Monday, November 21, 2016

A Christmas Carol


It’s hard to imagine what the dour-faced Charles Dickens would think of Buck Busfield’s adaptation of his beloved holiday classic, “A Christmas Carol,” but it’s clear that the audience loved it.

This might more appropriately be titled “Buck Busfield’s A Christmas Carol.” Busfield wrote this version last year for B Street’s little theater, but it has been expanded this year to the larger stage and I think it benefits from having greater space in which to work.

The premise, curmudgeon Ebenezer Scrooge (Greg Alexander) explains to the audience, is that it’s been 173 years since the story was first penned (as a short story) and he’s been redeemed by hundreds of theaters all over the world every Christmas season and he’s just tired of it. He pooh-poohs the various scenarios he knows so well — Jacob Marley, the spirits, Fezziwig’s shop, Cratchit’s family, yada yada yada.
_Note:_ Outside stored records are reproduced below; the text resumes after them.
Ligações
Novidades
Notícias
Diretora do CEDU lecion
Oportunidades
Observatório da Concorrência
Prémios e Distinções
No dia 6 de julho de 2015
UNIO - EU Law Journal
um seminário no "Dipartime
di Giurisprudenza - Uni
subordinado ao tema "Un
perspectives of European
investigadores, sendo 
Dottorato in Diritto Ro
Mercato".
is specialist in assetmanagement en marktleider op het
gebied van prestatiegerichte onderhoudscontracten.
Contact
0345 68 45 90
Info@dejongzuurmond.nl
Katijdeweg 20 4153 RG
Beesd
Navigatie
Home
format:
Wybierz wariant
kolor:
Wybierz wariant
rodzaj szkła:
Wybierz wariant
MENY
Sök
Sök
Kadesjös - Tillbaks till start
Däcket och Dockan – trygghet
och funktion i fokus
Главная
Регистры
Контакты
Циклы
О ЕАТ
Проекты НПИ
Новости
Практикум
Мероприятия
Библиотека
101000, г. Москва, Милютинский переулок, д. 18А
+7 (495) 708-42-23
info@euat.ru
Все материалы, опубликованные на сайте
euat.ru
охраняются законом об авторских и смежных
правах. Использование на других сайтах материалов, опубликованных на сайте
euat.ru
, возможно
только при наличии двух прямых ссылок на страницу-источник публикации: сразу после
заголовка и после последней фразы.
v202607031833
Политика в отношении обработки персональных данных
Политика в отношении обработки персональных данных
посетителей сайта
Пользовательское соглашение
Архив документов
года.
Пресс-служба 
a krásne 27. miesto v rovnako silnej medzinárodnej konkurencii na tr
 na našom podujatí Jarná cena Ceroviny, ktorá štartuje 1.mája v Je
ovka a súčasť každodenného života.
This year he has a plan to resist it all. He’s going to drink lots and lots of tea and won’t fall asleep, so the spirits can’t come to wake him.

Alexander is assisted by four of B Street’s top actors — John Lamb, Amy Kelly, Kurt Johnson and Tara Sissom — who play all the other characters in the show, and you have to imagine that it looks like “Noises Off” backstage, with so many complicated, quick costume changes.

Director Dave Pierini starts off things off slowly and then the action begins to pick up with the fabulous arrival of Jacob Marley’s ghost and continues forward at an accelerated pace until the zany “intervention” by all of the characters, popping through the many doors at the back of the stage.
It kept the audience howling all through the 90-minute, two-act play.

It seems that though Scrooge does what he can to avoid the story, the characters come unbidden and tell the story anyway. And what gems these characterizations are. Lamb has a particularly difficult time as an accident-prone messenger. He also plays Tiny Tim, shocked at learning of his presumptive fate.

Johnson’s Marley is humorously frightening, and he steps into other roles as well.

Kelly and Sissom start out as two male almsmen, soliciting funds for the poor, and then play many other male and female characters throughout the show. It’s difficult to decide which was the funniest.
Both are top comediennes, though I’ve always had a soft spot in my heart for Kelly’s ability to transform herself into just about anything of any size, species or gender that she wants — a talent put to good use in this production.

Sissom is always wonderful, especially with the less-than-brilliant characters who are trying to figure life out.

But both are gems, as are their male counterparts.

The center of the action, however, is Alexander, who is bewitched, bothered and bemused as well as adamant as to his wishes, none of which is respected. Alexander is a comedian of the first order and Busfield’s Scrooge is a perfect fit.

Once again, Busfield has given the community something to laugh at (which we sorely need these days), and a loving, albeit twisted, reminder of a beloved holiday classic.